June is Dairy month, and I am here to show you how many different ways that men and women are dedicated to making the dairy industry an incredible place. Here is my interview with Emily Caldwell, East Coast Editor with Progressive Dairyman
magazine, who is dedicated to dairy through the power of communications.
Q1. Introduce yourself!
I’m Emily Caldwell. I’m from a dairy farm in Beaver Falls, Pennsylvania. I’m the East Coast Editor with Progressive Dairyman magazine. The company is based in Idaho, and I work remotely from PA.
Q2. How are you dedicated to dairy?
I write about the dairy industry! I also enjoy being involved in dairy-related activities, such as the Penn State Dairymen’s Club and serving as a volunteer for the All-American Dairy Show. I was recently a participant of Holstein Foundation’s Young Dairy Leaders Institute, where I received media and leadership training for the purpose of being a better dairy advocate.
Q3. Tell us a little bit about your average day in the industry – are there any challenges you face?
I typically travel once or twice a month to cover a conference or interview a farmer. When I’m in the office, I’m usually conducting phone interviews, writing articles and editing submissions from industry contributors. PD has a team of editors, and each editor is responsible for certain topic areas. Some of mine include calf and heifer raising, milk quality and women in dairy. Our team meets twice a month via conference calls and in person twice a year. We share ideas, pass along story leads and divvy up conferences and events to attend.
There’s never a lack of ideas to write about – it’s just a matter of lack of time! So one of my biggest challenges in this career is deadlines, particularly when a print deadline hits at the same time as our e-newsletter deadlines. Luckily, we have a great team and everyone is willing to pitch in to help get an issue done or write content for the e-newsletter.

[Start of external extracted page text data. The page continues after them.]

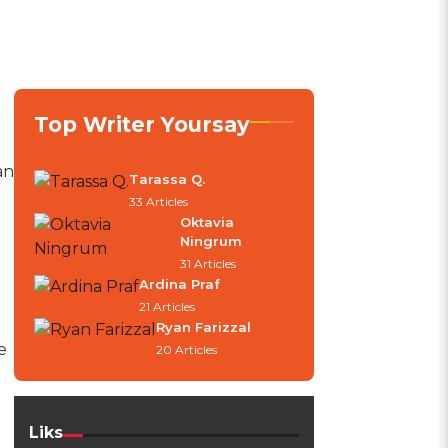
Top Writer Yoursay
an
Tarassa Q.
33 Articles
Oktavia
Ningrum
31 Articles
Ardina Praf
21 Articles
Ryan Farizzal
e
20 Articles
Liks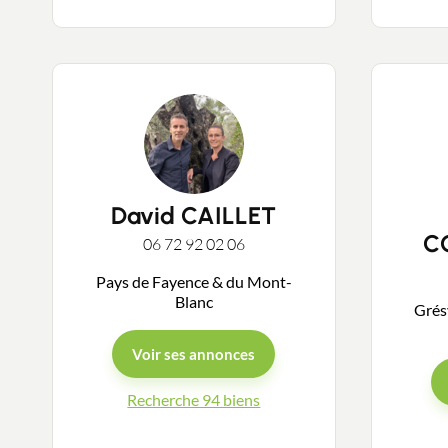
David CAILLET
C
06 72 92 02 06
Pays de Fayence & du Mont-
Blanc
Grésy
Voir ses annonces
Recherche 94 biens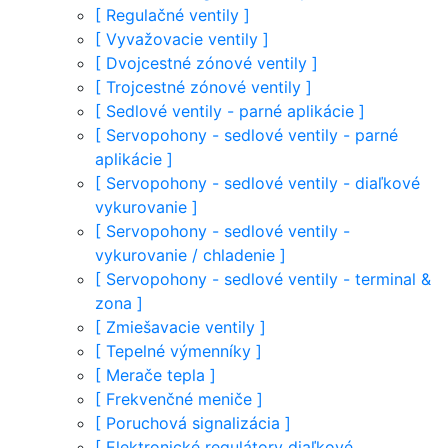
[
Regulačné ventily
]
[
Vyvažovacie ventily
]
[
Dvojcestné zónové ventily
]
[
Trojcestné zónové ventily
]
[
Sedlové ventily - parné aplikácie
]
[
Servopohony - sedlové ventily - parné
aplikácie
]
[
Servopohony - sedlové ventily - diaľkové
vykurovanie
]
[
Servopohony - sedlové ventily -
vykurovanie / chladenie
]
[
Servopohony - sedlové ventily - terminal &
zona
]
[
Zmiešavacie ventily
]
[
Tepelné výmenníky
]
[
Merače tepla
]
[
Frekvenčné meniče
]
[
Poruchová signalizácia
]
[
Elektronické regulátory diaľkové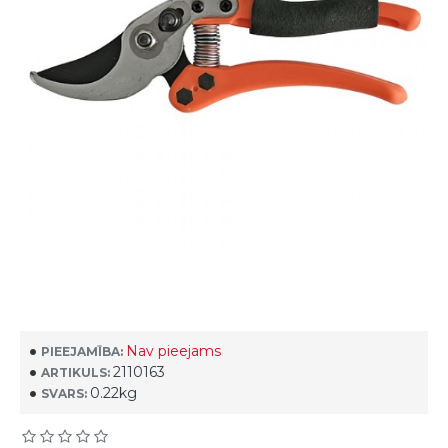
Nav pieejams
PIEEJAMĪBA:
2110163
ARTIKULS:
0.22kg
SVARS: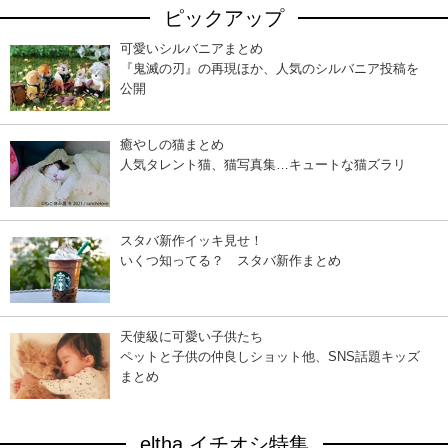
ピックアップ
可愛いシルバニアまとめ
『鬼滅の刃』の再現ほか、人気のシルバニア投稿を
公開
癒やしの猫まとめ
人気タレント猫、猫写真集…キュートな猫ズラリ
スタバ新作イッキ見せ！
いくつ知ってる？ スタバ新作まとめ
天使級に可愛い子供たち
ペットと子供の仲良しショット他、SNS話題キッズ
まとめ
eltha イチオシ特集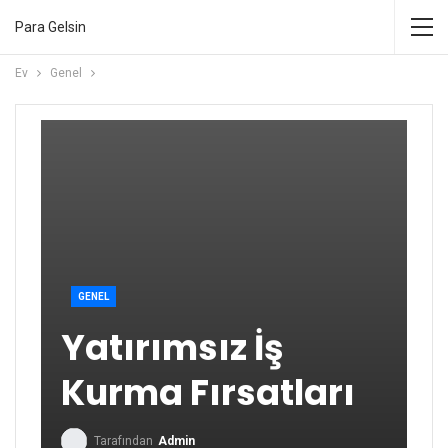
Para Gelsin
Ev
Genel
GENEL
Yatırımsız İş
Kurma Fırsatları
Tarafından
Admin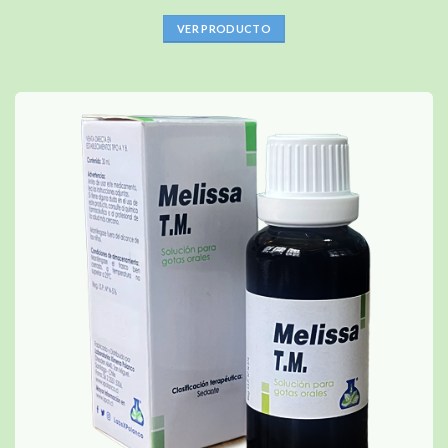
VER PRODUCTO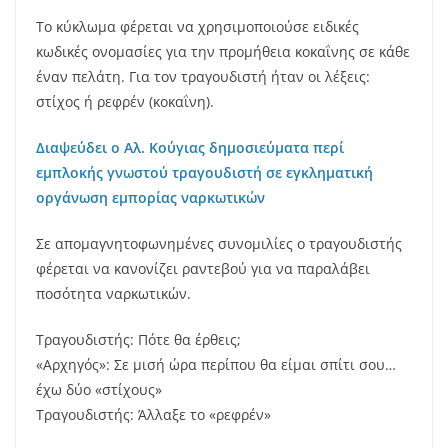
Το κύκλωμα φέρεται να χρησιμοποιούσε ειδικές
κωδικές ονομασίες για την προμήθεια κοκαΐνης σε κάθε
έναν πελάτη. Για τον τραγουδιστή ήταν οι λέξεις:
στίχος ή ρεφρέν (κοκαΐνη).
Διαψεύδει ο Αλ. Κούγιας δημοσιεύματα περί
εμπλοκής γνωστού τραγουδιστή σε εγκληματική
οργάνωση εμπορίας ναρκωτικών
Σε απομαγνητοφωνημένες συνομιλίες ο τραγουδιστής
φέρεται να κανονίζει ραντεβού για να παραλάβει
ποσότητα ναρκωτικών.
Τραγουδιστής: Πότε θα έρθεις;
«Αρχηγός»: Σε μισή ώρα περίπου θα είμαι σπίτι σου…
έχω δύο «στίχους»
Τραγουδιστής: Άλλαξε το «ρεφρέν»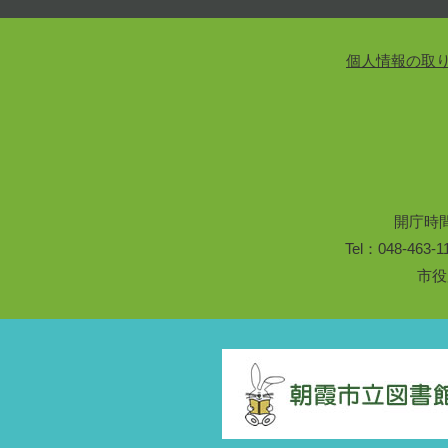
個人情報の取
開庁時
Tel：048-46
市役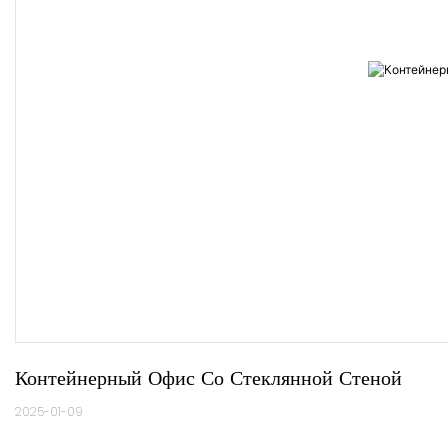
Контейнерный Офис Со Стеклянной Стеной
2025-01-09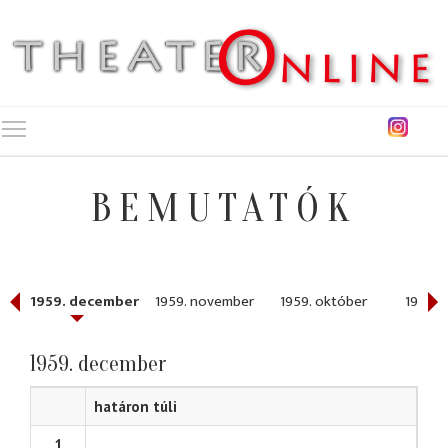
Toggle main menu visibility
BEMUTATÓK
1959. december
1959. november
1959. október
1959. 
1959. december
határon túli
1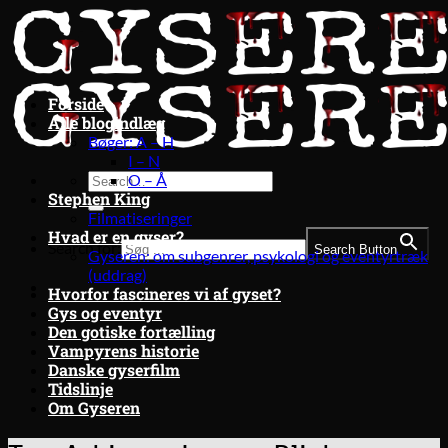
Fortsæt
til
indhold
Forside
Alle blogindlæg
Bøger: A – H
I – N
O – Å
Stephen King
Filmatiseringer
Hvad er en gyser?
Search for:
Search Button
Gyseren: om subgenrer, psykologi og eventyrtræk
(uddrag)
Hvorfor fascineres vi af gyset?
Gys og eventyr
Den gotiske fortælling
Vampyrens historie
Danske gyserfilm
Tidslinje
Om Gyseren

Q4. What do you like most about your career?
What I like most is that I’m always learning something new. In the topic areas I cover, there is always new research being done and new products being developed to help dairy producers. I feel like I’m doing something different every day.

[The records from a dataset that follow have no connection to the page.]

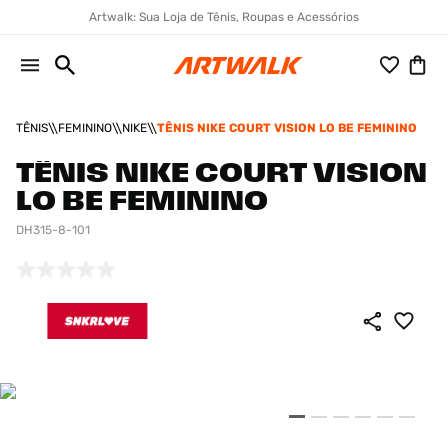
Artwalk: Sua Loja de Tênis, Roupas e Acessórios
TÊNIS
FEMININO
NIKE
TÊNIS NIKE COURT VISION LO BE FEMININO
TÊNIS NIKE COURT VISION
LO BE FEMININO
DH315-8-101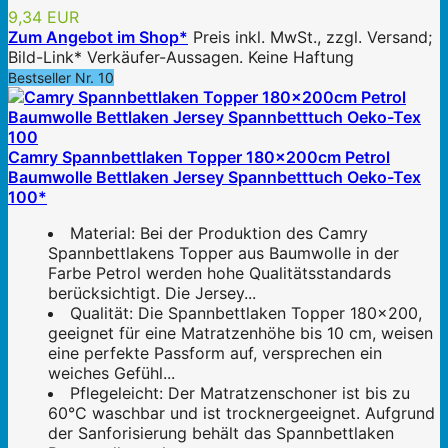
9,34 EUR
Zum Angebot im Shop*
Preis inkl. MwSt., zzgl. Versand;
Bild-Link* Verkäufer-Aussagen. Keine Haftung
Bestseller Nr. 10
Camry Spannbettlaken Topper 180x200cm Petrol
Baumwolle Bettlaken Jersey Spannbetttuch Oeko-Tex
100*
Material: Bei der Produktion des Camry
Spannbettlakens Topper aus Baumwolle in der
Farbe Petrol werden hohe Qualitätsstandards
berücksichtigt. Die Jersey...
Qualität: Die Spannbettlaken Topper 180x200,
geeignet für eine Matratzenhöhe bis 10 cm, weisen
eine perfekte Passform auf, versprechen ein
weiches Gefühl...
Pflegeleicht: Der Matratzenschoner ist bis zu
60°C waschbar und ist trocknergeeignet. Aufgrund
der Sanforisierung behält das Spannbettlaken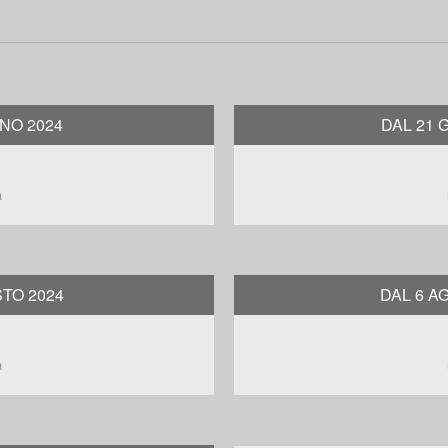
GNO 2024
DAL 21 
a
STO 2024
DAL 6 A
a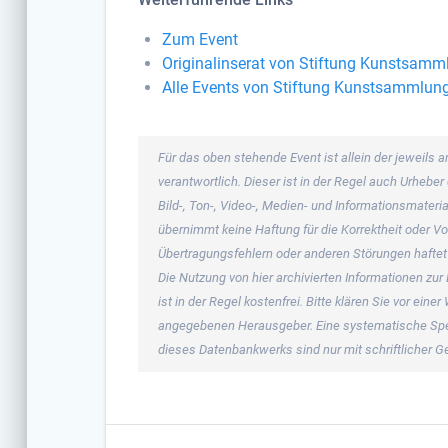
Zum Event
Originalinserat von Stiftung Kunstsamm
Alle Events von Stiftung Kunstsammlun
Für das oben stehende Event ist allein der jeweil
verantwortlich. Dieser ist in der Regel auch Urheb
Bild-, Ton-, Video-, Medien- und Informationsmate
übernimmt keine Haftung für die Korrektheit oder Vo
Übertragungsfehlern oder anderen Störungen haftet s
Die Nutzung von hier archivierten Informationen zur
ist in der Regel kostenfrei. Bitte klären Sie vor ei
angegebenen Herausgeber. Eine systematische Spe
dieses Datenbankwerks sind nur mit schriftlicher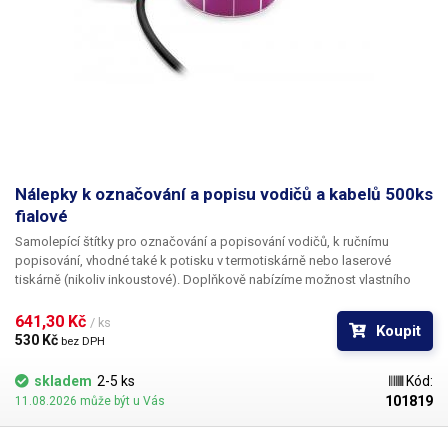
Nálepky k označování a popisu vodičů a kabelů 500ks
fialové
Samolepící štítky pro označování a popisování vodičů
, k ručnímu
popisování, vhodné také k potisku v termotiskárně nebo laserové
tiskárně (nikoliv inkoustové). Doplňkově nabízíme
možnost vlastního
potisku
černou barvou včetně číslování. Pro informace ohledně potisku
kontaktujte naše obchodní oddělení
+420 603 357 606
. Ideální
k
641,30 Kč 
/ ks
Koupit
popisování kabelů v rozvaděčích a krabicových rozvodkách
pro
530 Kč 
bez DPH
jednoduchou identifikaci jednotlivých kabelů. Popisovací štítky na
kabely nabízíme v pěti různých barevných variantách, pro ještě lepší
skladem
2-5 ks
Kód:
rozlišení vodičů - červená, oranžová, žlutá, bílá,
fialová
. Na štítky lze psát
101819
11.08.2026 může být u Vás
např. permanentním fixem, různými popisovači na CD, inkoustovým
(bombičkovým) perem a obyčejnou tužkou. Nelze popsat kuličkovou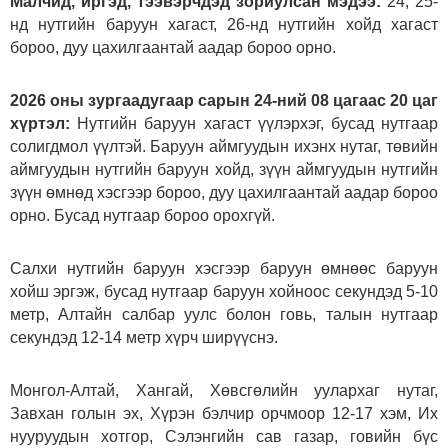
Малчид, иргэд, тээвэрчдэд зориулсан мэдээ:
24, 25-
нд нутгийн баруун хагаст, 26-нд нутгийн хойд хагаст
бороо, дуу цахилгаантай аадар бороо орно.
2026 оны зургаадугаар сарын 24-ний 08 цагаас 20 цаг
хүртэл:
Нутгийн баруун хагаст үүлэрхэг, бусад нутгаар
солигдмол үүлтэй. Баруун аймгуудын ихэнх нутаг, төвийн
аймгуудын нутгийн баруун хойд, зүүн аймгуудын нутгийн
зүүн өмнөд хэсгээр бороо, дуу цахилгаантай аадар бороо
орно. Бусад нутгаар бороо орохгүй.
Салхи нутгийн баруун хэсгээр баруун өмнөөс баруун
хойш эргэж, бусад нутгаар баруун хойноос секундэд 5-10
метр, Алтайн салбар уулс болон говь, талын нутгаар
секундэд 12-14 метр хүрч ширүүснэ.
Монгол-Алтай, Хангай, Хөвсгөлийн уулархаг нутаг,
Завхан голын эх, Хүрэн бэлчир орчмоор 12-17 хэм, Их
нууруудын хотгор, Сэлэнгийн сав газар, говийн бүс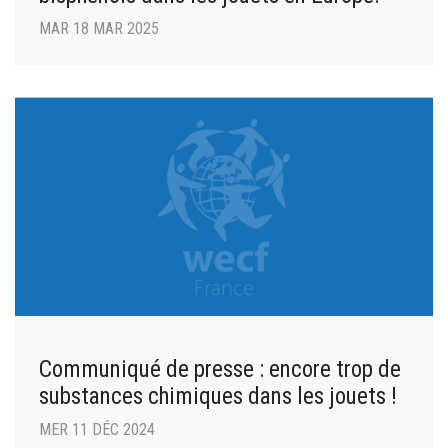
MAR 18 MAR 2025
Communiqué de presse : encore trop de
substances chimiques dans les jouets !
MER 11 DÉC 2024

Q5. What’s your favorite story/article that you’ve ever written?
I most enjoy writing feature stories about dairy producers. I like being able to visit a farm, talk with the producer and find out what it is about their operation or the dairy industry that makes them proud. My favorite piece was about an Indiana dairywoman who battled cancer. She unfortunately lost that battle and passed away in January 2013, but her incredible story of moving to the U.S. from the Netherlands and starting a dairy continues to inspire people.

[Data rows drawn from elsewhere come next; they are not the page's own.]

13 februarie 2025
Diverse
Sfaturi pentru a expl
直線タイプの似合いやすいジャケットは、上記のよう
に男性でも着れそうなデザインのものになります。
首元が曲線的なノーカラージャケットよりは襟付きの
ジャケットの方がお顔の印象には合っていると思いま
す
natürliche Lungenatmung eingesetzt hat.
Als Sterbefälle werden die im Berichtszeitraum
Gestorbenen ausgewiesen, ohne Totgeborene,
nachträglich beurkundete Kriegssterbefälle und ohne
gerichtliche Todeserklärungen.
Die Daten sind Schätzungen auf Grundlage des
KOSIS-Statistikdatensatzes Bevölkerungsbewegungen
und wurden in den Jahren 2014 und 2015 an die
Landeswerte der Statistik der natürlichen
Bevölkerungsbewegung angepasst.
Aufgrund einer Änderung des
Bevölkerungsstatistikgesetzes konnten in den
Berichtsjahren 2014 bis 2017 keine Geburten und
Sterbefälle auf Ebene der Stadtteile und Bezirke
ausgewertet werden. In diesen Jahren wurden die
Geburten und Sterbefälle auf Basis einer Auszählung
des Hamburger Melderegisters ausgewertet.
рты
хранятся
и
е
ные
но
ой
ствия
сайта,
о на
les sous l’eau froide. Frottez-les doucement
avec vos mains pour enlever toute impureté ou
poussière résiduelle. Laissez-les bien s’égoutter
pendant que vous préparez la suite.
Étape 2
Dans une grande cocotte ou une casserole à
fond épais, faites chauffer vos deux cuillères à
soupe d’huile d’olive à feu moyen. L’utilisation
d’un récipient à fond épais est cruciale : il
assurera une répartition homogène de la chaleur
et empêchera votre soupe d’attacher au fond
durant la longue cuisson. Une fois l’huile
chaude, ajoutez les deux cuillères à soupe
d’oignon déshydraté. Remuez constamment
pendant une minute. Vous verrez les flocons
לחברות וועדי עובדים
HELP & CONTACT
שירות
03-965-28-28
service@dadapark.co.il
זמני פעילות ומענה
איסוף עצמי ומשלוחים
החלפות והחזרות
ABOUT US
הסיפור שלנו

Q6. If you could tell the public one thing about your involvement in the dairy industry, what would it be?
I think I’d most like to tell the public to not be afraid to ask questions and do their research about agriculture. I have discovered that you learn a lot more by not being afraid to ask the “dumb” questions and starting with the basics than by making assumptions. On the dairy side, I don’t think it is our job to force-feed that information. We just need to be open to having conversations and sharing our story.